Mais les moyens d’être soi-même, de vivre sa vie, d’agir immédiatement sont loin d’être établis ; ils doivent être recherchés. A l’époque de Landauer, dans les familles de toute l’Europe, les nourrices font beaucoup pour faire progresser la cause anarchiste en menaçant les petits garçons : « Tu finiras comme Ravachol ! ». Insurrection, illégalisme, action directe sous toutes ses formes, anarcho-syndicalisme, « éducationnisme », coopératives, communautés, vie en-dehors sur une base individuelle ou collective, changement de mode de vie : le refus de l’attente comme effet de la critique de l’autorité prend des formes diverses. Les moins intéressantes sont parfois les plus célèbres. Elles continuent encore à occuper le terrain dans tous les milieux où l’objectif principal est de faire trembler la nourrice.

Landauer, comme Nettlau, connait la critique anarchiste de l’attentisme de la sociale démocratie. Il l’a souvent menée lui-même ; il la reprend à son fondement dans les longs chapitres de l’Appel au Socialisme consacrés à déboulonner la statue théorique de Karl Marx. Mais ici, à partir de l’exemple de Tucker, pensant à Nettlau, pensant à lui-même, il s’attaque à la passivité interne au mouvement anarchiste lui-même, passivité interne et d’une certaine manière spécifique de l’anarchisme, sous ses différentes formes, « quel que soit le courant ». Conseils donc d’un connaisseur.
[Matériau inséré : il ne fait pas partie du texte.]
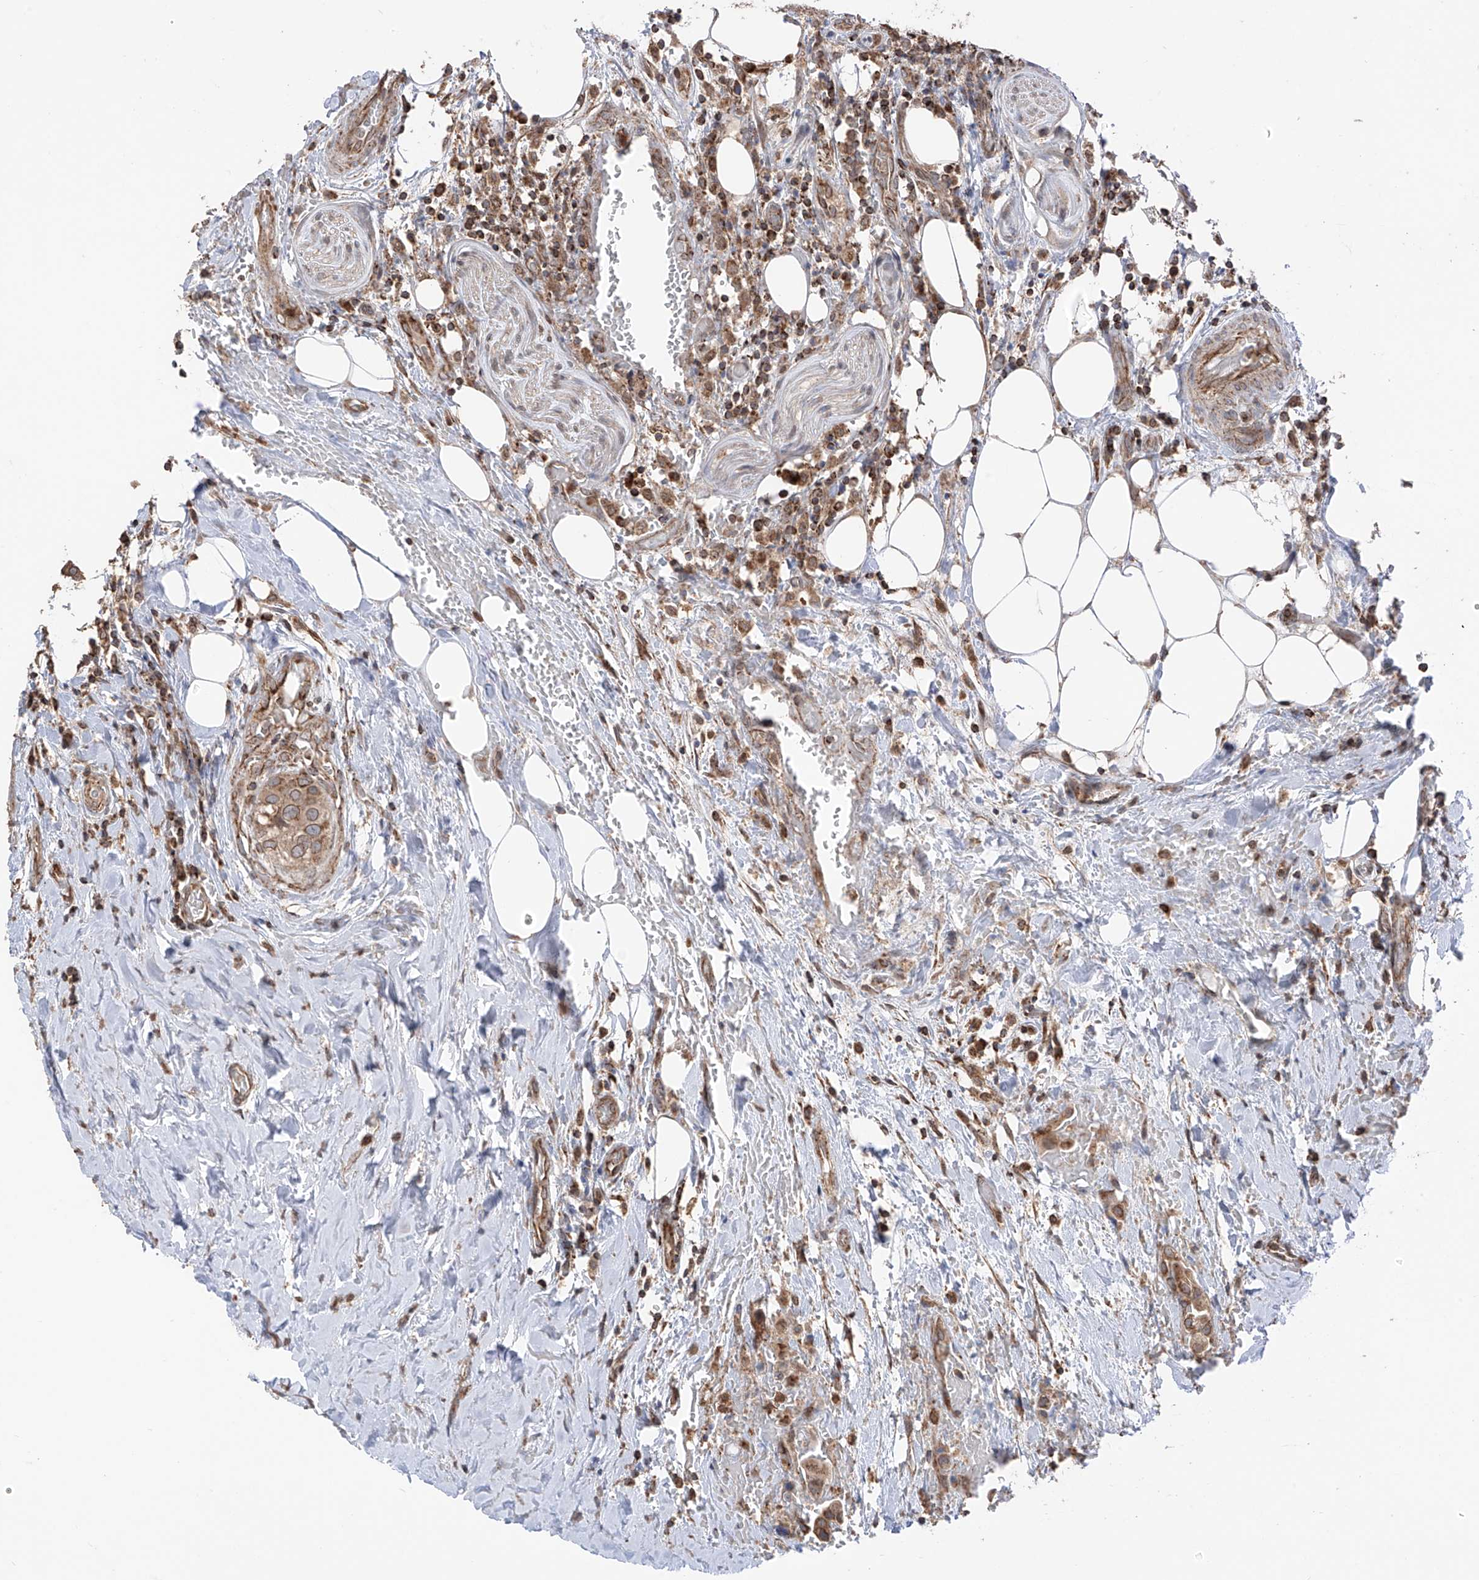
{"staining": {"intensity": "weak", "quantity": ">75%", "location": "cytoplasmic/membranous,nuclear"}, "tissue": "urothelial cancer", "cell_type": "Tumor cells", "image_type": "cancer", "snomed": [{"axis": "morphology", "description": "Urothelial carcinoma, High grade"}, {"axis": "topography", "description": "Urinary bladder"}], "caption": "This histopathology image demonstrates IHC staining of urothelial carcinoma (high-grade), with low weak cytoplasmic/membranous and nuclear expression in about >75% of tumor cells.", "gene": "AHCTF1", "patient": {"sex": "male", "age": 64}}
L’attentiste anarchiste n’arrive jamais à définir une tâche à poursuivre dans l’immédiat. Le social-démocrate est l’homme noyé dans les petites tâches intermédiaires, l’ultra spécialiste des mille et un moyens pour n’arriver à rien. L’attentiste anarchiste est le pur passif : les conditions ne sont jamais les bonnes ; les choses ne sont pas assez claires ; il y a trop d’obstacles. L’attente est incapacité à passer à l’action et l’incapacité à passer à l’action est incapacité à définir une tâche immédiate. L’attentisme est impuissance. Ecoutez un attentiste vous définir « sa » tâche immédiate : vous n’y comprenez rien. Et notez que la réciproque est vraie : si vous ne comprenez rien à la tâche immédiate, il y a fort à parier que vous avez à faire à un attentiste, même sous les oripeaux de l’ultra – activisme.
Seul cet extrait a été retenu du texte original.